The triplestore is designed such that obtaining a snapshot is a very quick operation and does not cause any I/O to be performed. It should take less than a millisecond on current hardware, regardless of the size of the database.

The session must hold a global lock only during this brief period while it obtains the snapshot. Once the snapshot is obtained, no further locking is required regardless of the number of triplestore operations that must be performed or the amount of time required to execute the query.

The existence of a snapshot does not by itself cause any additional storage to be consumed but it will cause any modifications to use copy-on-write semantics. The on-disk data structures of the triplestore are designed to minimize the amount of copying required to perform a modification thus improving performance while also maximizing the amount of storage shared between snapshots.

A snapshot is released once the query processing is complete.
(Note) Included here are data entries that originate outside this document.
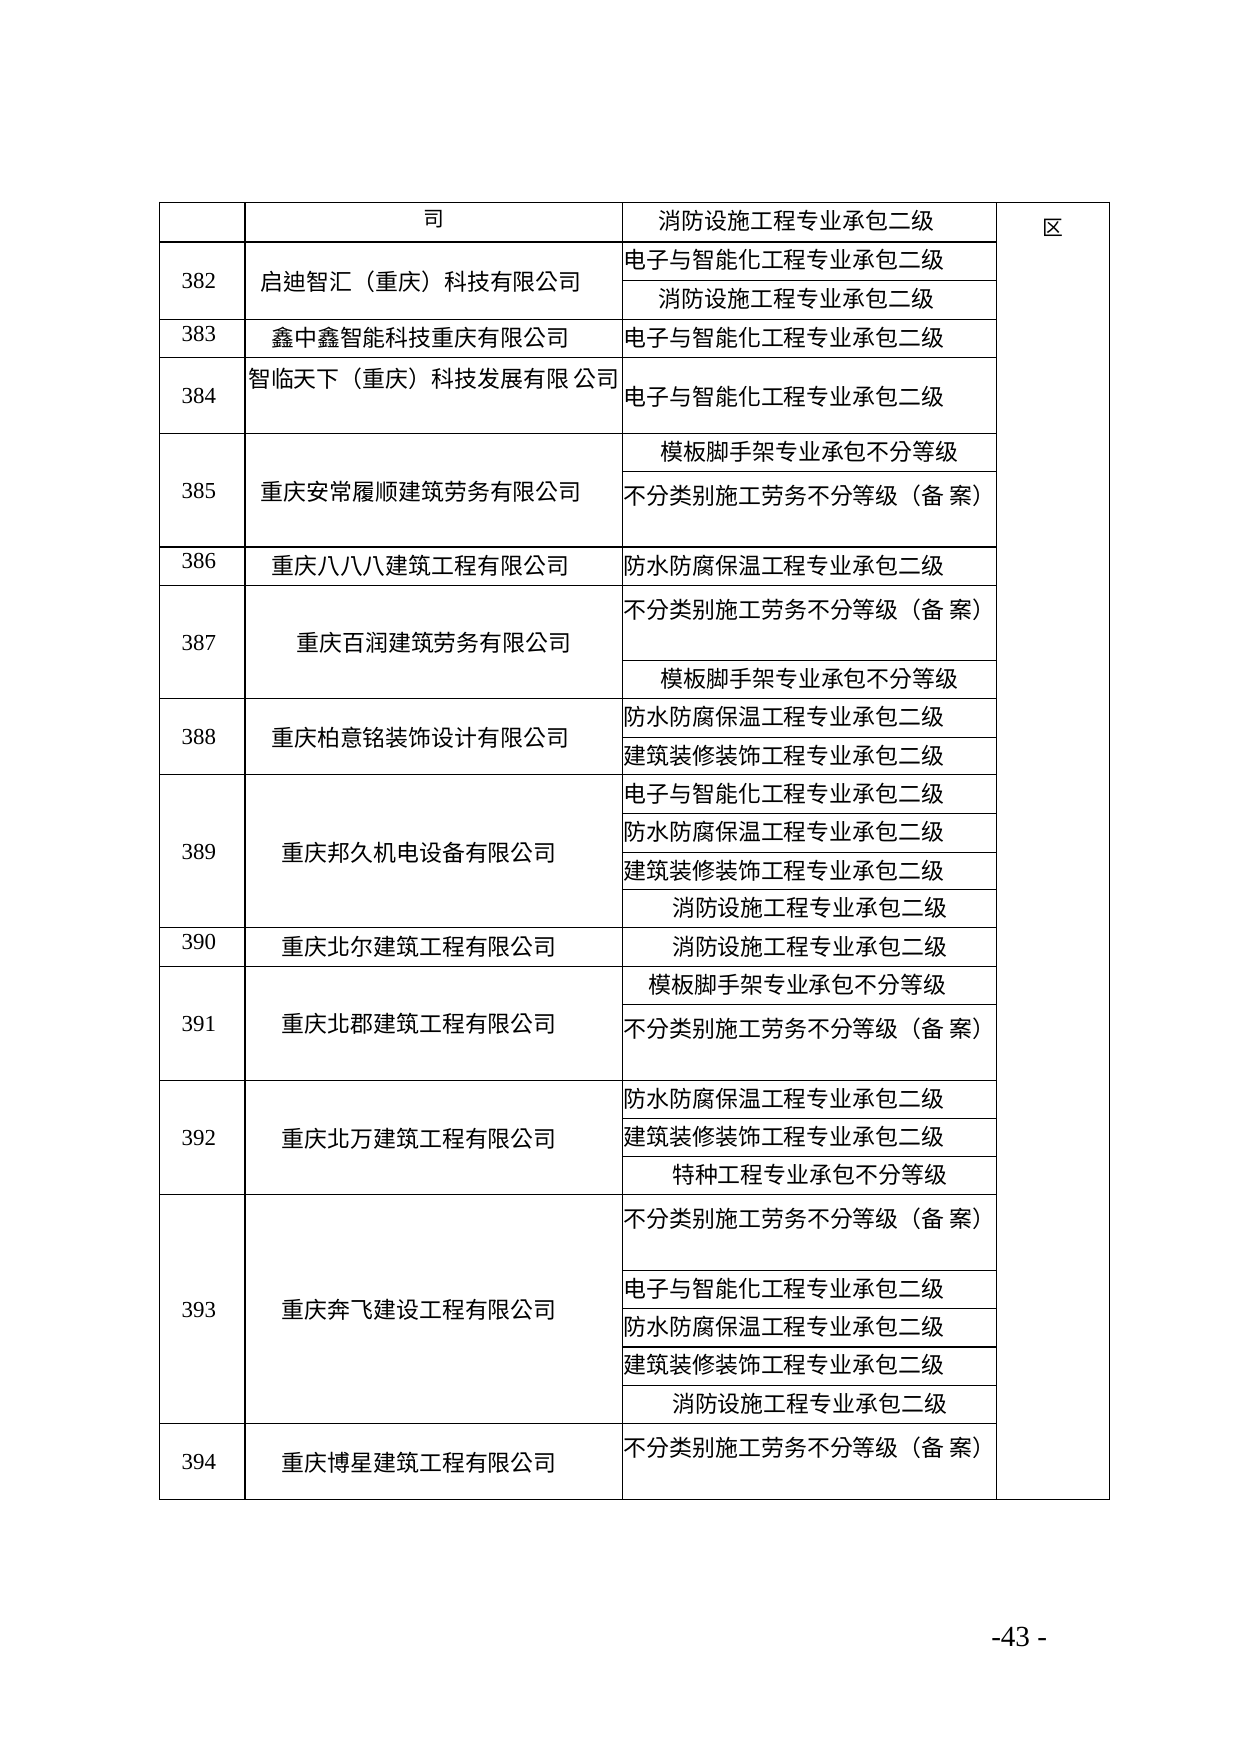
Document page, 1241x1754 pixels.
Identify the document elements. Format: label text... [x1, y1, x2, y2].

table_cell 重庆百润建筑劳务有限公司 [246, 586, 622, 698]
table_cell 388 [160, 699, 244, 774]
table_cell 模板脚手架专业承包不分等级 [623, 661, 996, 698]
table_cell 智临天下（重庆）科技发展有限 公司 [246, 358, 622, 432]
table_cell 不分类别施工劳务不分等级（备 案） [623, 1005, 996, 1079]
table_cell 建筑装修装饰工程专业承包二级 [623, 738, 996, 774]
table_cell 启迪智汇（重庆）科技有限公司 [246, 243, 622, 318]
table_cell 393 [160, 1195, 244, 1423]
table_cell 消防设施工程专业承包二级 [623, 1386, 996, 1423]
table_cell 不分类别施工劳务不分等级（备 案） [623, 1424, 996, 1499]
table_cell 不分类别施工劳务不分等级（备 案） [623, 472, 996, 546]
table_cell 防水防腐保温工程专业承包二级 [623, 1309, 996, 1346]
table_cell 电子与智能化工程专业承包二级 [623, 358, 996, 432]
table_cell 383 [160, 320, 244, 357]
table_cell 386 [160, 548, 244, 585]
table_header 司 [246, 203, 622, 241]
table_cell 重庆博星建筑工程有限公司 [246, 1424, 622, 1499]
table_cell 电子与智能化工程专业承包二级 [623, 1271, 996, 1308]
table_cell 重庆北尔建筑工程有限公司 [246, 928, 622, 966]
table_cell 消防设施工程专业承包二级 [623, 281, 996, 318]
table_cell 重庆安常履顺建筑劳务有限公司 [246, 434, 622, 546]
table_cell 重庆北万建筑工程有限公司 [246, 1081, 622, 1194]
table_cell 重庆八八八建筑工程有限公司 [246, 548, 622, 585]
table_cell 电子与智能化工程专业承包二级 [623, 243, 996, 280]
table_cell 建筑装修装饰工程专业承包二级 [623, 853, 996, 889]
table_cell 电子与智能化工程专业承包二级 [623, 320, 996, 357]
table_header 区 [997, 203, 1109, 1499]
table_header 消防设施工程专业承包二级 [623, 203, 996, 241]
table_cell 不分类别施工劳务不分等级（备 案） [623, 586, 996, 660]
table_cell 建筑装修装饰工程专业承包二级 [623, 1348, 996, 1384]
table_cell 382 [160, 243, 244, 318]
table_cell 394 [160, 1424, 244, 1499]
table_cell 392 [160, 1081, 244, 1194]
table_cell 391 [160, 967, 244, 1079]
table_cell 消防设施工程专业承包二级 [623, 890, 996, 927]
table_cell 385 [160, 434, 244, 546]
table_cell 不分类别施工劳务不分等级（备 案） [623, 1195, 996, 1270]
table_cell 防水防腐保温工程专业承包二级 [623, 814, 996, 852]
table_cell 模板脚手架专业承包不分等级 [623, 967, 996, 1004]
table_cell 387 [160, 586, 244, 698]
table_cell 重庆柏意铭装饰设计有限公司 [246, 699, 622, 774]
table_cell 鑫中鑫智能科技重庆有限公司 [246, 320, 622, 357]
table_cell 重庆邦久机电设备有限公司 [246, 775, 622, 927]
table_cell 防水防腐保温工程专业承包二级 [623, 548, 996, 585]
table_header [160, 203, 244, 241]
table_cell 特种工程专业承包不分等级 [623, 1157, 996, 1194]
table_cell 防水防腐保温工程专业承包二级 [623, 699, 996, 737]
table_cell 389 [160, 775, 244, 927]
table_cell 防水防腐保温工程专业承包二级 [623, 1081, 996, 1118]
table_cell 电子与智能化工程专业承包二级 [623, 775, 996, 813]
table_cell 重庆奔飞建设工程有限公司 [246, 1195, 622, 1423]
table_cell 消防设施工程专业承包二级 [623, 928, 996, 966]
table_cell 建筑装修装饰工程专业承包二级 [623, 1119, 996, 1156]
table_cell 384 [160, 358, 244, 432]
table_cell 390 [160, 928, 244, 966]
table_cell 重庆北郡建筑工程有限公司 [246, 967, 622, 1079]
table_cell 模板脚手架专业承包不分等级 [623, 434, 996, 471]
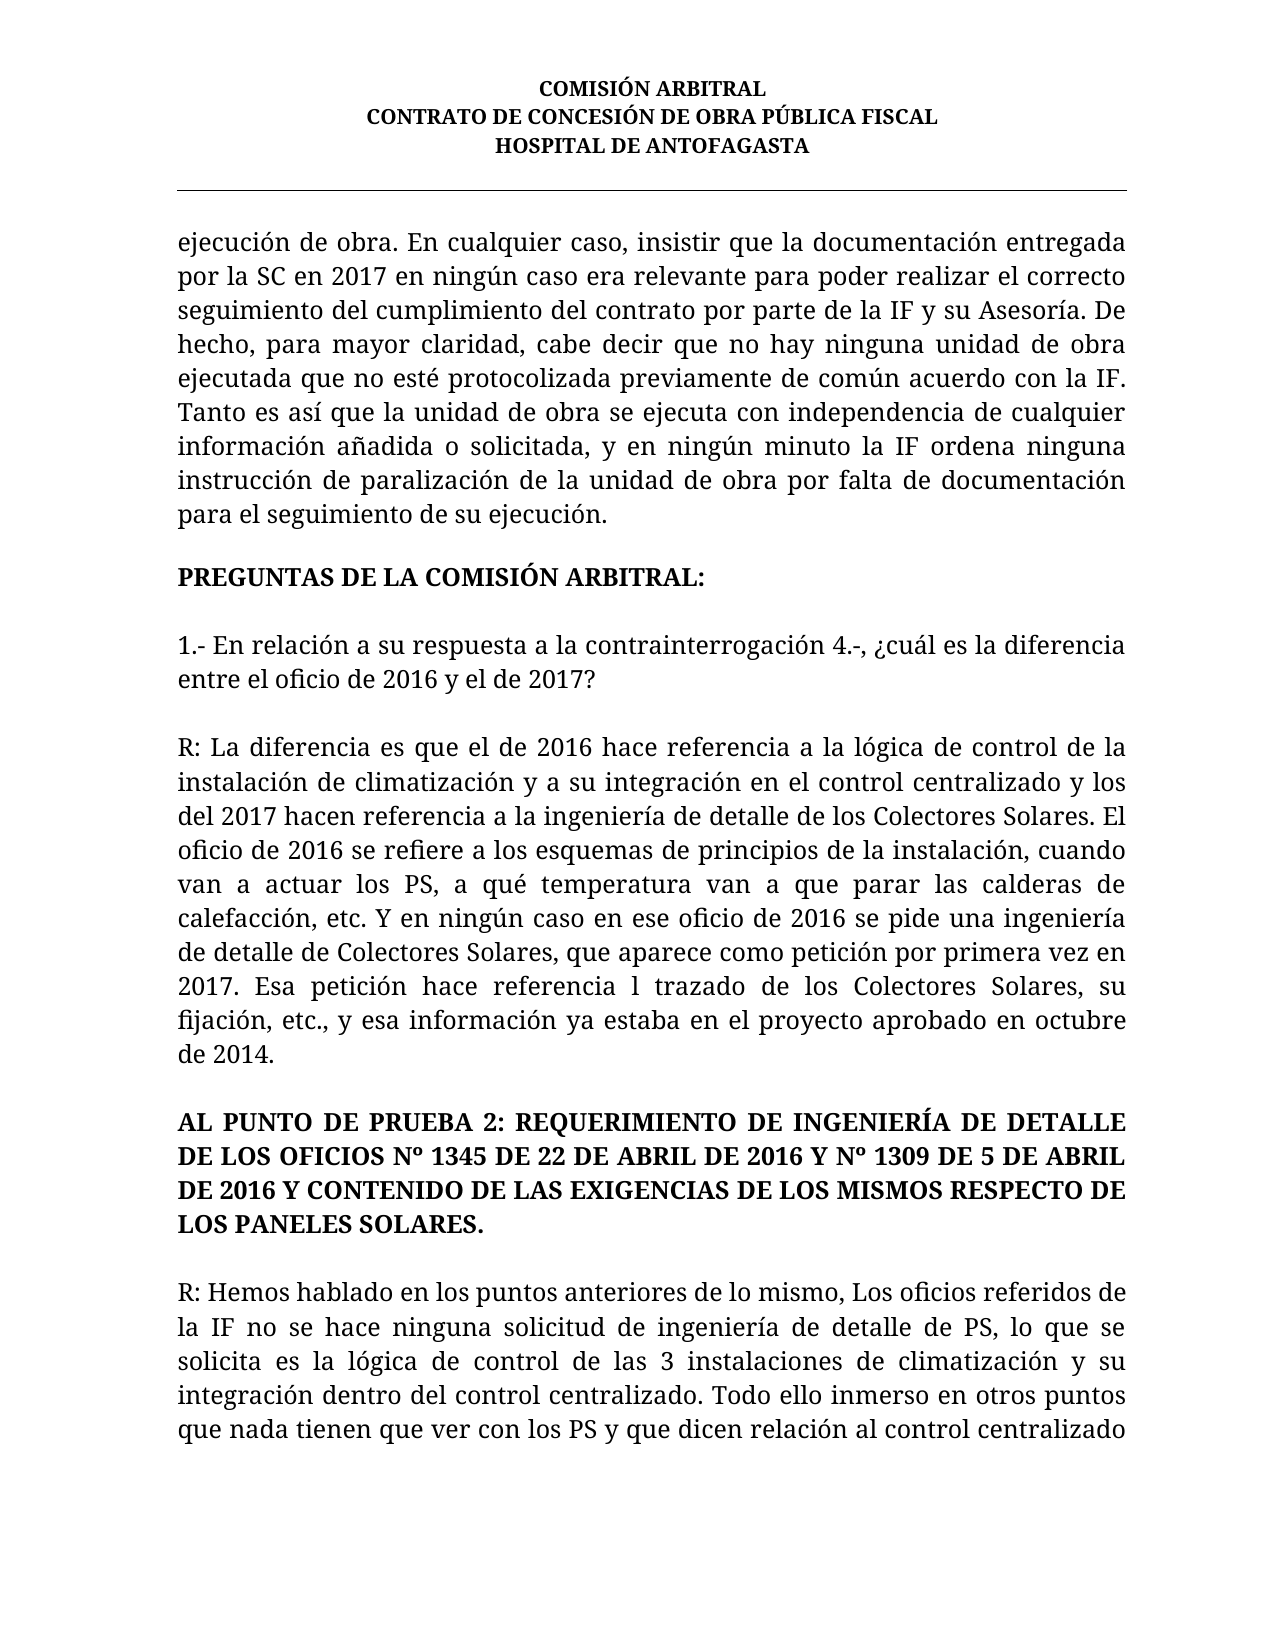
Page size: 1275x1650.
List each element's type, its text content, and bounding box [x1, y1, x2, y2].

text PREGUNTAS DE LA COMISIÓN ARBITRAL: [177, 560, 1127, 594]
text AL PUNTO DE PRUEBA 2: REQUERIMIENTO DE INGENIERÍA DE DETALLE DE LOS OFICIOS Nº 1345 DE 22 DE ABRIL DE 2016 Y Nº 1309 DE 5 DE ABRIL DE 2016 Y CONTENIDO DE LAS EXIGENCIAS DE LOS MISMOS RESPECTO DE LOS PANELES SOLARES. [177, 1105, 1127, 1241]
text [177, 224, 1127, 531]
text R: La diferencia es que el de 2016 hace referencia a la lógica de control de la instalación de climatización y a su integración en el control centralizado y los del 2017 hacen referencia a la ingeniería de detalle de los Colectores Solares. El oficio de 2016 se refiere a los esquemas de principios de la instalación, cuando van a actuar los PS, a qué temperatura van a que parar las calderas de calefacción, etc. Y en ningún caso en ese oficio de 2016 se pide una ingeniería de detalle de Colectores Solares, que aparece como petición por primera vez en 2017. Esa petición hace referencia l trazado de los Colectores Solares, su fijación, etc., y esa información ya estaba en el proyecto aprobado en octubre de 2014. [177, 730, 1127, 1071]
text 1.- En relación a su respuesta a la contrainterrogación 4.-, ¿cuál es la diferencia entre el oficio de 2016 y el de 2017? [177, 628, 1127, 696]
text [177, 1275, 1127, 1445]
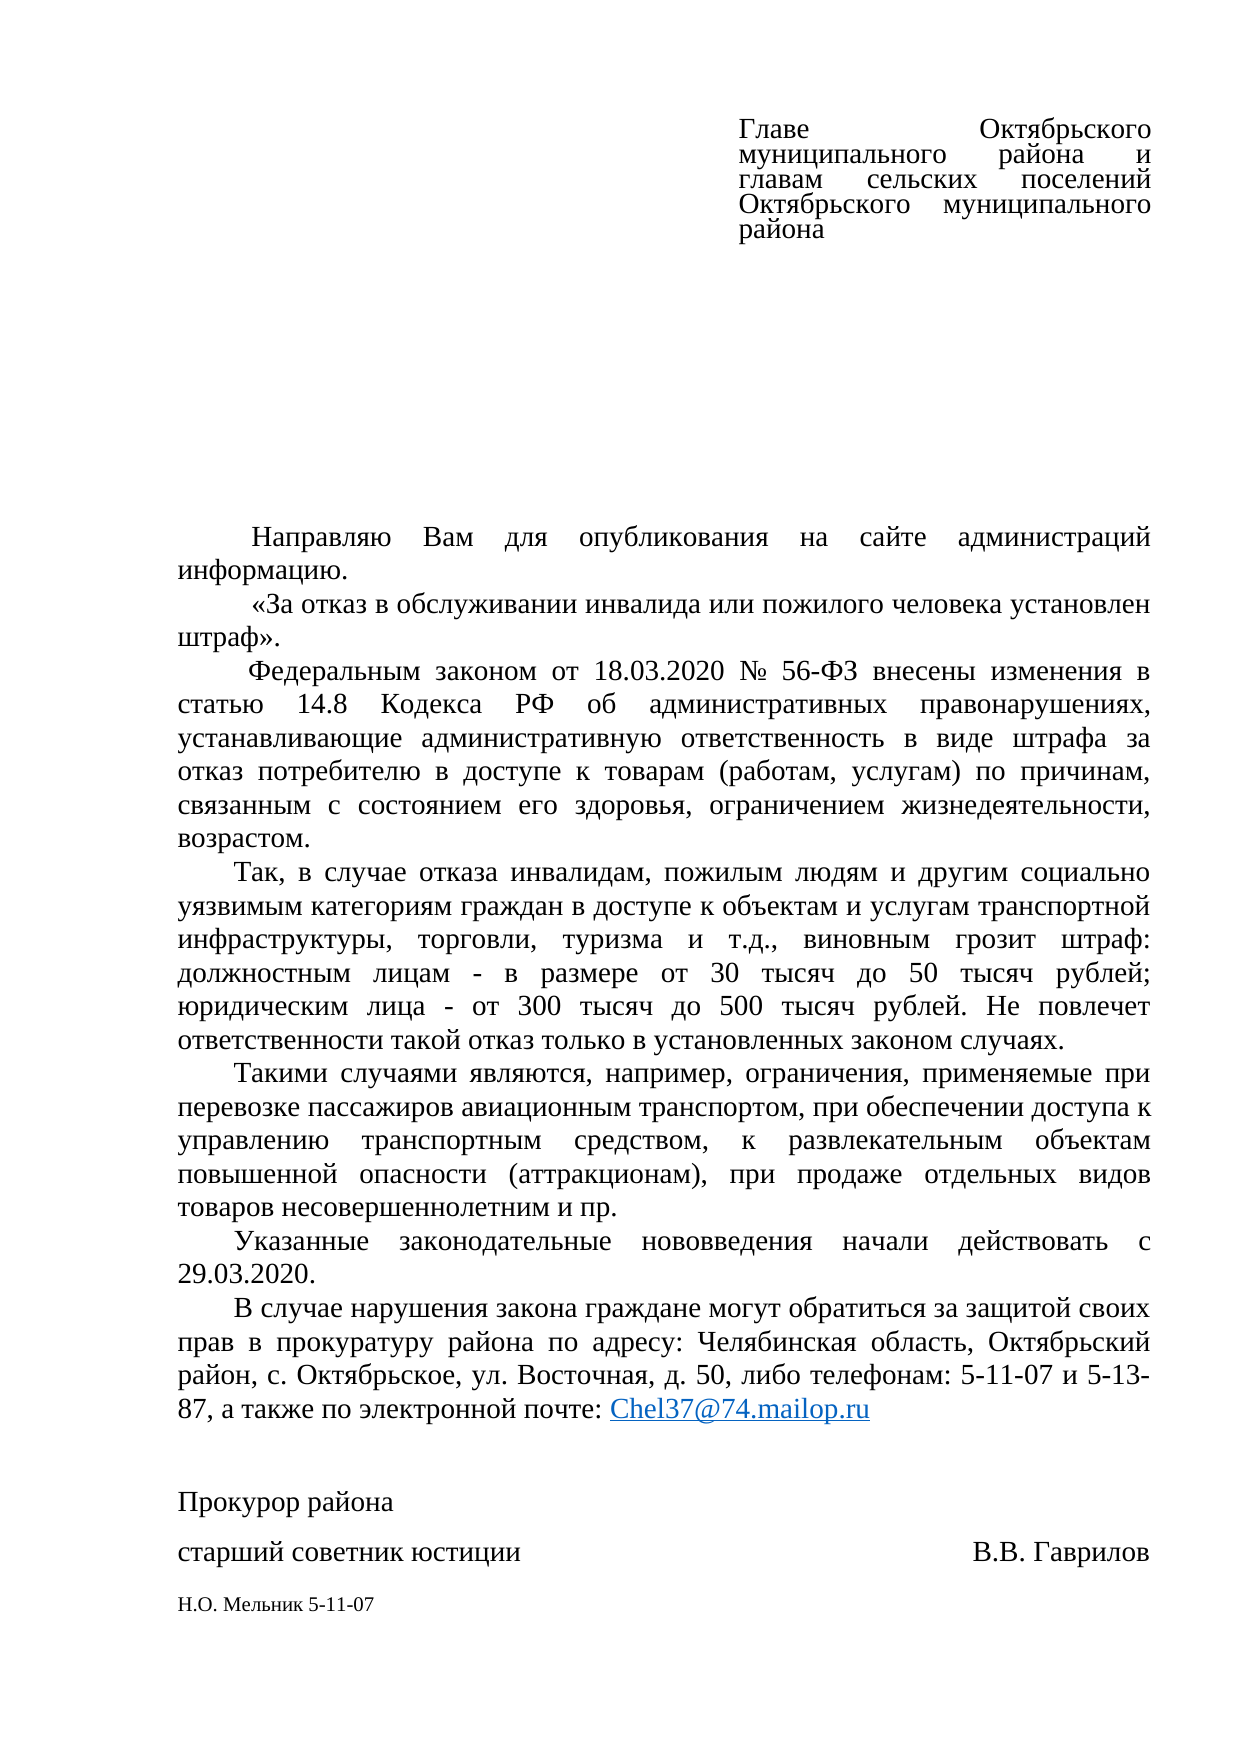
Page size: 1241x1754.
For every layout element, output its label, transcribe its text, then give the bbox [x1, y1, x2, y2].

Any disk storage used by the snapshot and not shared with any other snapshot is immediately available for reuse. Releasing a snapshot is just as quick as obtaining a snapshot but the session does not even need to hold the global lock during this operation.

A separate global lock (the write lock) is used to ensure that there is only one writing session at any given time. The write lock is released after the writer either commits or rolls back the current transaction.

On-Line Backups

The XA Triplestore allows modifications and queries to proceed concurrently with a backup operation. The session performing the backup acquires a snapshot of the entire database as it would if it was performing a query.

Permanent Integrity

System crashes caused by power failures and some types of hardware fault will not cause data corruption.

The on-disk data structures of the triplestore are designed to be kept in a consistent state at all times while minimizing the overhead required to achieve this. Disk writes during a write transaction are unordered thus preserving good write performance. Write ordering is imposed only during a commit operation.

Use of Java NIO

The XA Triplestore uses the Java (TM) NIO (new I/O) API which was introduced in Java 2 SDK Version 1.4. The NIO API provides access to advanced I/O facilities which were previously only available to native C programs. The use of NIO allows the XA Triplestore to provide transactions, permanent integrity and good performance while still remaining a pure Java implementation.

Some of the features of NIO that are used by the triplestore include:

  • Positioned reads and writes
    NIO file channels allow multiple threads to concurrently read and write different parts of the same file without having to use thread synchronization to protect the current file position.
  • Forcing out dirty buffers to physical storage
    The NIO force operation can be used to ensure that all written data has been forced out to physical storage and can also be used to impose write ordering. This is an essential feature for providing permanent integrity and implementing transaction support.
  • Memory mapped file I/O
    The NIO API can be used to map files into virtual memory. Once a file has been mapped its content is accessed through a NIO ByteBuffer as if it had been loaded into memory. This form of I/O can be much more efficient than I/O that uses explicit read and write calls because it uses the virtual memory paging hardware to eliminate some system call overhead and the overhead of copying data between the operating system buffer cache and the application's buffers.

    On 32-bit platforms the amount of virtual memory that is available for mapping files is usually limited to less than 2 GB. As this would impose a restriction on the maximum size of database that can be used by Mulgara on 32-bit platforms, the XA Triplestore has an I/O abstraction layer that allows the file I/O mechanism for accessing a file to be selected when the file is opened.

    Mulgara can be started in one of three modes: all files mapped, index files mapped and no files mapped. Each of these modes allow Mulgara to use successively larger databases. By trading off database size for performance in this way it is possible to use databases of any size on 32-bit platforms while still retaining maximum performance for smaller databases.